When I wrote back asking how I got on their mailing list, I got a real reply from someone in short order. That’s nice, and hopefully I’ll find out something. I’ll revise this report as I learn more.
January 4, 2015 — OEM PC World
I’ve ordered flash media from time to time from OEM PC World, most recently in July 2013. Now I’m getting dozens of emails for mail order brides. I’m sure that’s not really in their catalog, so how did these purported women get my contact info from them? Interesting that a company that’s been “the world’s memory value leader” for over 15 years doesn’t have an email address itself, but can only be reached via a web form.
I received a real reply from someone later that same day.
June 2015— Paradigm Speakers tech support
I wrote Paradigm Speakers support email on 23 June 2014, and one year later I started getting PayPal and Apple ID Phishing email. It wasn’t until November that I noticed some leaking through my normal spam filter, but I see it goes back at least to June 3.
In December 2016, I’m still getting junk from them (56 over the last 30 days), with nothing resolved.
December 4, 2016 — IcyDock
I got a PayPal Phishing email that slipped through my filters, that was sent to an email address used for product registration for Icy Dock, on November 21 2011. Is this just the first to slip past the filters? I checked the sneakemail stats and it was the only email to that address in the last 30 days. So, the security breach of customer info is recent perhaps.

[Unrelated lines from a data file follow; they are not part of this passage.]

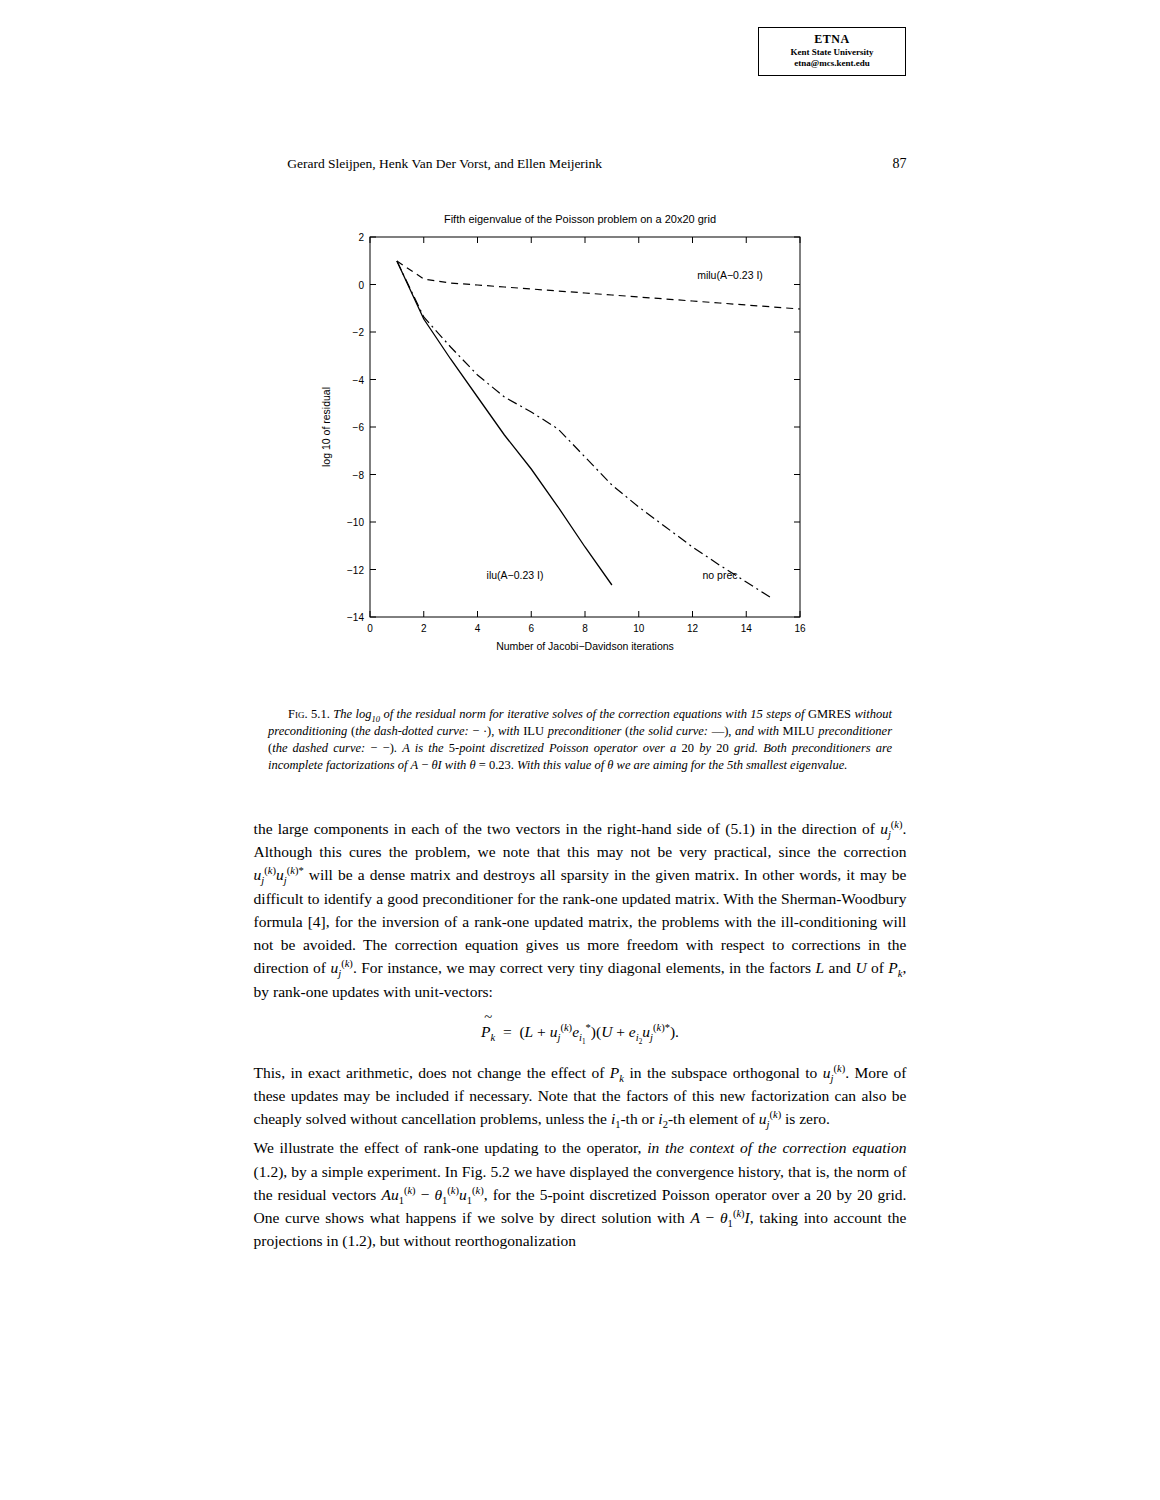ETNA
Kent State University
etna@mcs.kent.edu
Gerard Sleijpen, Henk Van Der Vorst, and Ellen Meijerink
87
Fifth eigenvalue of the Poisson problem on a 20x20 grid 2 0 −2 −4 −6 −8 −10 −12 −14 0 2 4 6 8 10 12 14 16 Number of Jacobi−Davidson iterations log 10 of residual milu(A−0.23 I) ilu(A−0.23 I) no prec
Fig. 5.1. The log10 of the residual norm for iterative solves of the correction equations with 15 steps of GMRES without preconditioning (the dash-dotted curve: − ·), with ILU preconditioner (the solid curve: —), and with MILU preconditioner (the dashed curve: − −). A is the 5-point discretized Poisson operator over a 20 by 20 grid. Both preconditioners are incomplete factorizations of A − θI with θ = 0.23. With this value of θ we are aiming for the 5th smallest eigenvalue.
the large components in each of the two vectors in the right-hand side of (5.1) in the direction of uj(k). Although this cures the problem, we note that this may not be very practical, since the correction uj(k)uj(k)* will be a dense matrix and destroys all sparsity in the given matrix. In other words, it may be difficult to identify a good preconditioner for the rank-one updated matrix. With the Sherman-Woodbury formula [4], for the inversion of a rank-one updated matrix, the problems with the ill-conditioning will not be avoided. The correction equation gives us more freedom with respect to corrections in the direction of uj(k). For instance, we may correct very tiny diagonal elements, in the factors L and U of Pk, by rank-one updates with unit-vectors:
~Pk = (L + uj(k)ei1*)(U + ei2uj(k)*).
This, in exact arithmetic, does not change the effect of Pk in the subspace orthogonal to uj(k). More of these updates may be included if necessary. Note that the factors of this new factorization can also be cheaply solved without cancellation problems, unless the i1-th or i2-th element of uj(k) is zero.
We illustrate the effect of rank-one updating to the operator, in the context of the correction equation (1.2), by a simple experiment. In Fig. 5.2 we have displayed the convergence history, that is, the norm of the residual vectors Au1(k) − θ1(k)u1(k), for the 5-point discretized Poisson operator over a 20 by 20 grid. One curve shows what happens if we solve by direct solution with A − θ1(k)I, taking into account the projections in (1.2), but without reorthogonalization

I contacted Icy Dock Sales, and quickly got a serious reply from a representative. It’s refreshing to see that a company not only reads and responds to their own email, but gives a serious reply rather than some canned blather or blanket denials. So, Kudos to them!
It would be great to discover if some particular 3rd party service were responsible for many of these incidents. It would be possible if companies took it seriously and noted who was given customer information and when. A culprit would show up as being common to many of them.